Dettagli della vulnerabilità nel kernel linux
Secondo l’agenzia, “il kernel Linux contiene una vulnerabilità di gestione impropria della proprietà, dove è stato trovato un accesso non autorizzato all’esecuzione del file setuid con capacità nel sottosistema OverlayFS del kernel Linux, nel modo in cui un utente copia un file capace da un mount nosuid in un altro mount”. Questo bug di mappatura uid consente a un utente locale di aumentare i propri privilegi sul sistema.

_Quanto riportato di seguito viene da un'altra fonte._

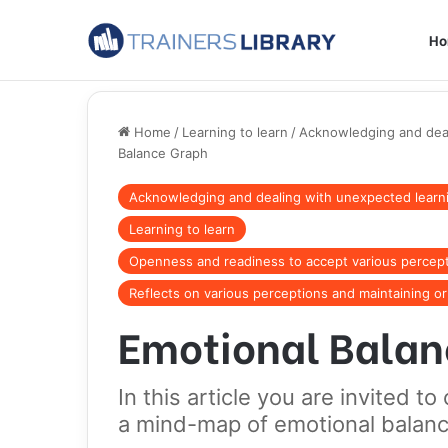
H
Home
/
Learning to learn
/
Acknowledging and dea
Balance Graph
Acknowledging and dealing with unexpected lear
Learning to learn
Openness and readiness to accept various percep
Reflects on various perceptions and maintaining o
Emotional Balan
In this article you are invited 
a mind-map of emotional balanc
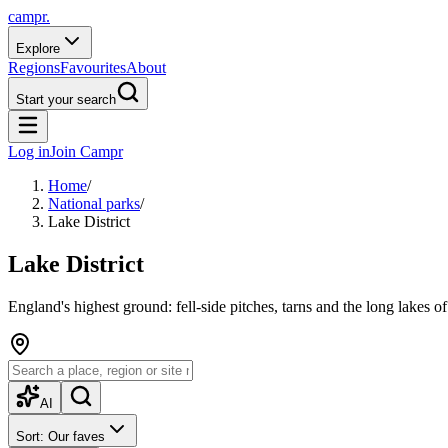
campr.
Explore
Regions
Favourites
About
Start your search
Log in
Join Campr
Home
/
National parks
/
Lake District
Lake District
England's highest ground: fell-side pitches, tarns and the long lakes 
AI
Sort: Our faves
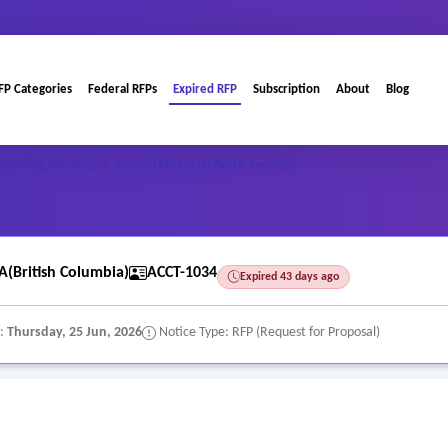
FP Categories
Federal RFPs
Expired RFP
Subscription
About
Blog
ounting Services
/
Annual Financial Audit Services
(British Columbia)
ACCT-1034
Expired 43 days ago
e:
Thursday, 25 Jun, 2026
Notice Type: RFP (Request for Proposal)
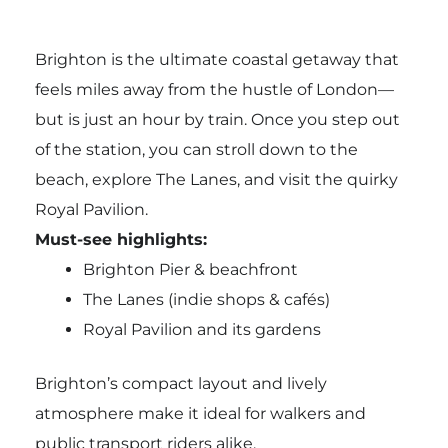
Brighton is the ultimate coastal getaway that
feels miles away from the hustle of London—
but is just an hour by train. Once you step out
of the station, you can stroll down to the
beach, explore The Lanes, and visit the quirky
Royal Pavilion.
Must-see highlights:
Brighton Pier & beachfront
The Lanes (indie shops & cafés)
Royal Pavilion and its gardens
Brighton’s compact layout and lively
atmosphere make it ideal for walkers and
public transport riders alike.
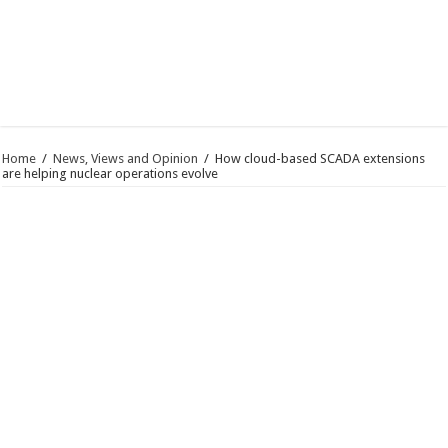
Home
/
News, Views and Opinion
/
How cloud-based SCADA extensions
are helping nuclear operations evolve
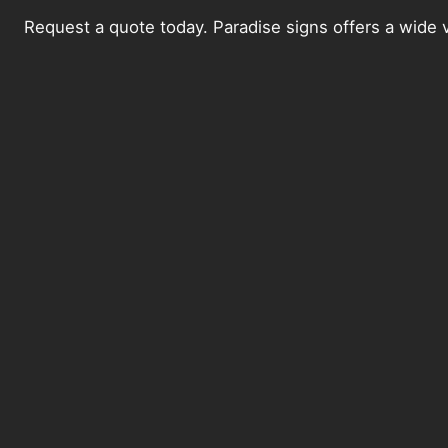
Request a quote today. Paradise signs offers a wide v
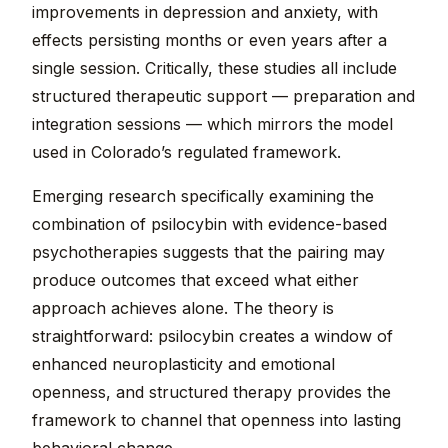
improvements in depression and anxiety, with
effects persisting months or even years after a
single session. Critically, these studies all include
structured therapeutic support — preparation and
integration sessions — which mirrors the model
used in Colorado’s regulated framework.
Emerging research specifically examining the
combination of psilocybin with evidence-based
psychotherapies suggests that the pairing may
produce outcomes that exceed what either
approach achieves alone. The theory is
straightforward: psilocybin creates a window of
enhanced neuroplasticity and emotional
openness, and structured therapy provides the
framework to channel that openness into lasting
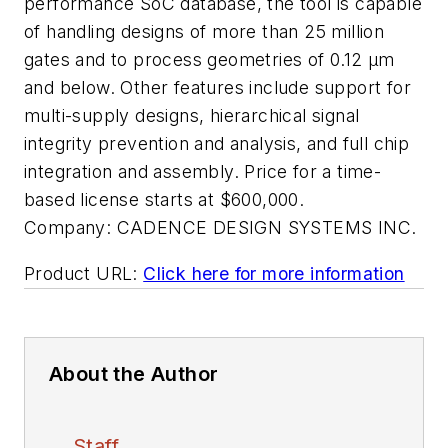
performance SoC database, the tool is capable
of handling designs of more than 25 million
gates and to process geometries of 0.12 µm
and below. Other features include support for
multi-supply designs, hierarchical signal
integrity prevention and analysis, and full chip
integration and assembly. Price for a time-
based license starts at $600,000.
Company:
CADENCE DESIGN SYSTEMS INC.
Product URL:
Click here for more information
About the Author
Staff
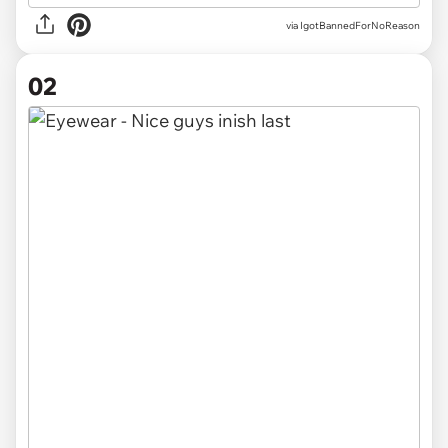
via
IgotBannedForNoReason
02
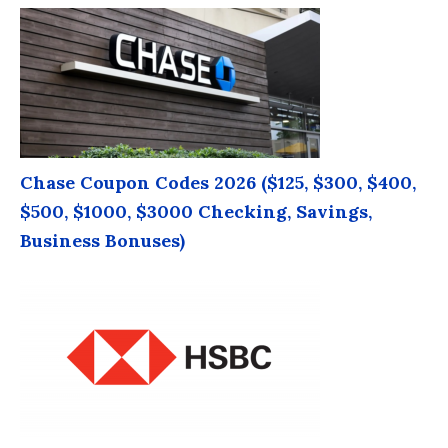
Chase Coupon Codes 2026 ($125, $300, $400,
$500, $1000, $3000 Checking, Savings,
Business Bonuses)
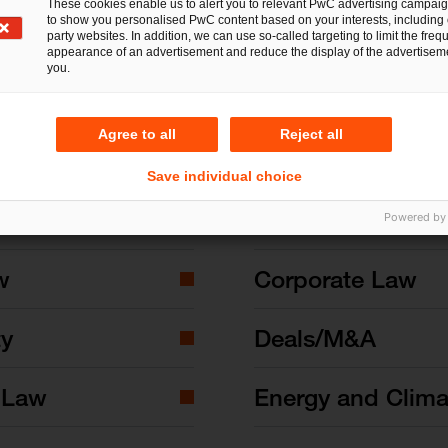
These cookies enable us to alert you to relevant PwC advertising campai
to show you personalised PwC content based on your interests, including 
party websites. In addition, we can use so-called targeting to limit the freq
appearance of an advertisement and reduce the display of the advertiseme
you.
Agree to all
Reject all
Save individual choice
nd State Aid Law
Commercial Law
Powered by
w
Corporate Law
ty
Deals/M&A
 Law
Energy and Clim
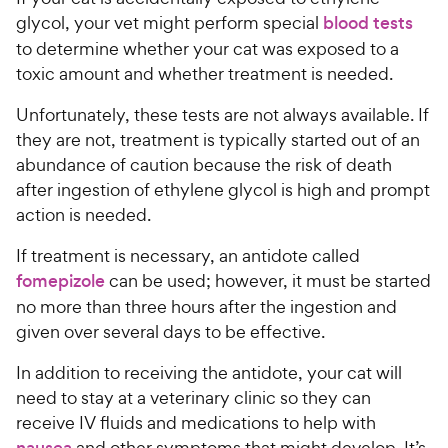
glycol, your vet might perform special
blood tests
to determine whether your cat was exposed to a
toxic amount and whether treatment is needed.
Unfortunately, these tests are not always available. If
they are not, treatment is typically started out of an
abundance of caution because the risk of death
after ingestion of ethylene glycol is high and prompt
action is needed.
If treatment is necessary, an antidote called
fomepizole
can be used; however, it must be started
no more than three hours after the ingestion and
given over several days to be effective.
In addition to receiving the antidote, your cat will
need to stay at a veterinary clinic so they can
receive IV fluids and medications to help with
nausea
and other symptoms that might develop. It’s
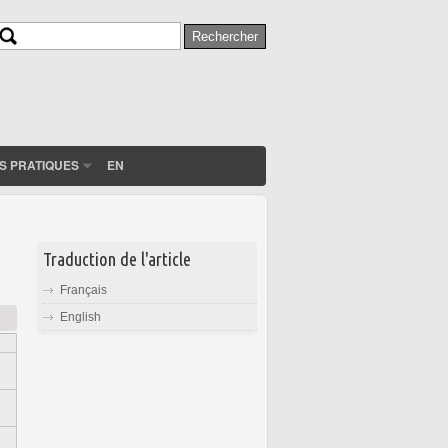
Rechercher
Formulaire de recherche
S PRATIQUES
EN
Traduction de l'article
Français
English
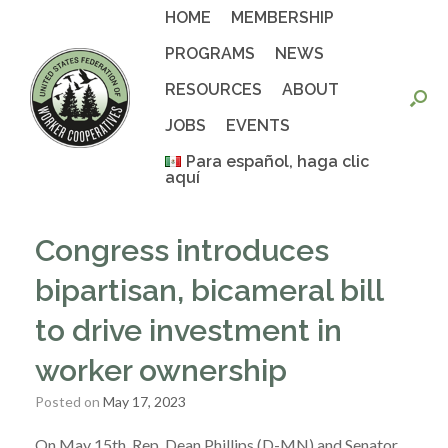
Skip
HOME
MEMBERSHIP
to
content
PROGRAMS
NEWS
RESOURCES
ABOUT
JOBS
EVENTS
Para español, haga clic
aquí
Congress introduces
bipartisan, bicameral bill
to drive investment in
worker ownership
Posted on
May 17, 2023
On May 15th, Rep. Dean Phillips (D-MN) and Senator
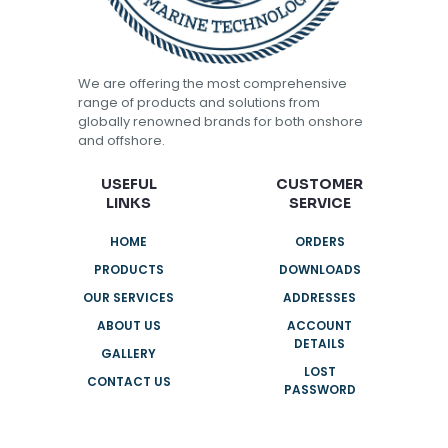
We are offering the most comprehensive
range of products and solutions from
globally renowned brands for both onshore
and offshore.
USEFUL
CUSTOMER
LINKS
SERVICE
HOME
ORDERS
PRODUCTS
DOWNLOADS
OUR SERVICES
ADDRESSES
ABOUT US
ACCOUNT
DETAILS
GALLERY
LOST
CONTACT US
PASSWORD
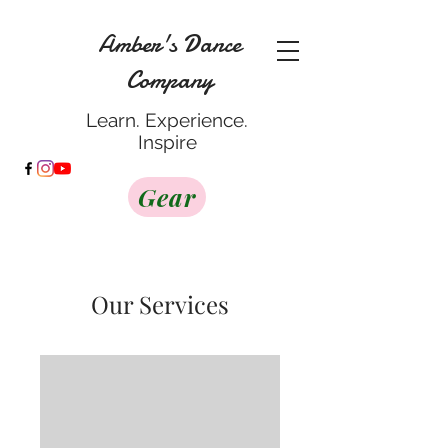
Amber's Dance
Company
Learn. Experience.
Inspire
Gear
Our Services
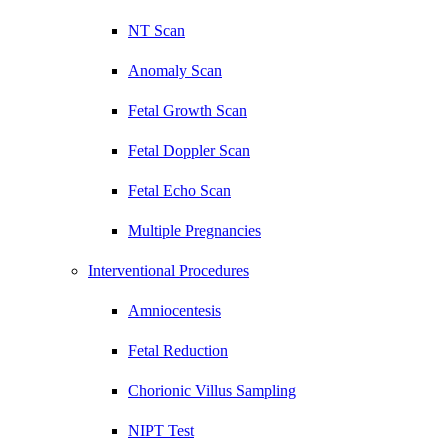
NT Scan
Anomaly Scan
Fetal Growth Scan
Fetal Doppler Scan
Fetal Echo Scan
Multiple Pregnancies
Interventional Procedures
Amniocentesis
Fetal Reduction
Chorionic Villus Sampling
NIPT Test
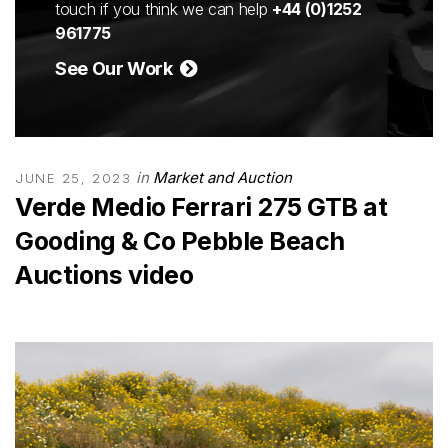
touch if you think we can help
+44 (0)1252
961775
See Our Work
in
Market and Auction
JUNE 25, 2023
Verde Medio Ferrari 275 GTB at
Gooding & Co Pebble Beach
Auctions video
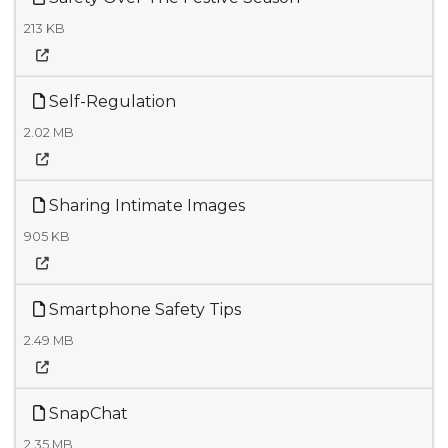
213 KB
Self-Regulation
2.02 MB
Sharing Intimate Images
905 KB
Smartphone Safety Tips
2.49 MB
SnapChat
2.35 MB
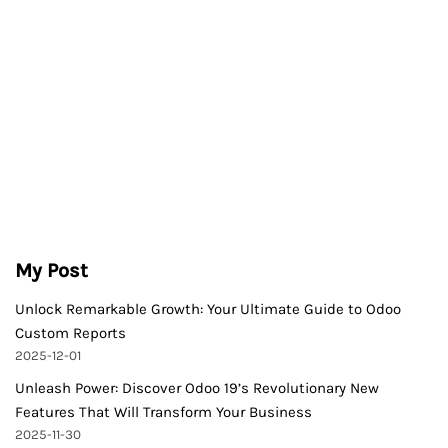
My Post
Unlock Remarkable Growth: Your Ultimate Guide to Odoo
Custom Reports
2025-12-01
Unleash Power: Discover Odoo 19’s Revolutionary New
Features That Will Transform Your Business
2025-11-30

Metodi di sfruttamento della vulnerabilità
Non è attualmente noto come la falla di sicurezza venga sfruttata in natura. In un rapporto pubblicato a maggio 2023, Datadog ha affermato che la vulnerabilità è semplice da sfruttare e funziona ingannando il kernel nel creare un binario SUID di proprietà di root in una cartella come “/tmp” ed eseguendolo. “CVE-2023-0386 risiede nel fatto che quando il kernel copia un file dal file system overlay alla directory ‘superiore’, non verifica se l’utente/gruppo proprietario di questo file è mappato nello spazio dei nomi utente corrente”, ha dichiarato l’azienda. “Questo consente a un utente non privilegiato di contrabbandare un binario SUID da una directory ‘inferiore’ a una directory ‘superiore’, utilizzando OverlayFS come intermediario”.
Vulnerabilità simili e patch richieste
Più tardi nello stesso anno, l’azienda di sicurezza cloud Wiz ha dettagliato due vulnerabilità di sicurezza denominate GameOver(lay) (CVE-2023-32629 e CVE-2023-2640) che colpiscono i sistemi Ubuntu e portano a conseguenze simili a CVE-2023-0386. “Questi difetti consentono la creazione di eseguibili specializzati che, una volta eseguiti, concedono la capacità di aumentare i privilegi a root sulla macchina interessata”, hanno affermato i ricercatori di Wiz. Le agenzie del Federal Civilian Executive Branch (FCEB) sono tenute ad applicare le patch necessarie entro l’8 luglio 2025 per proteggere le loro reti dalle minacce attive.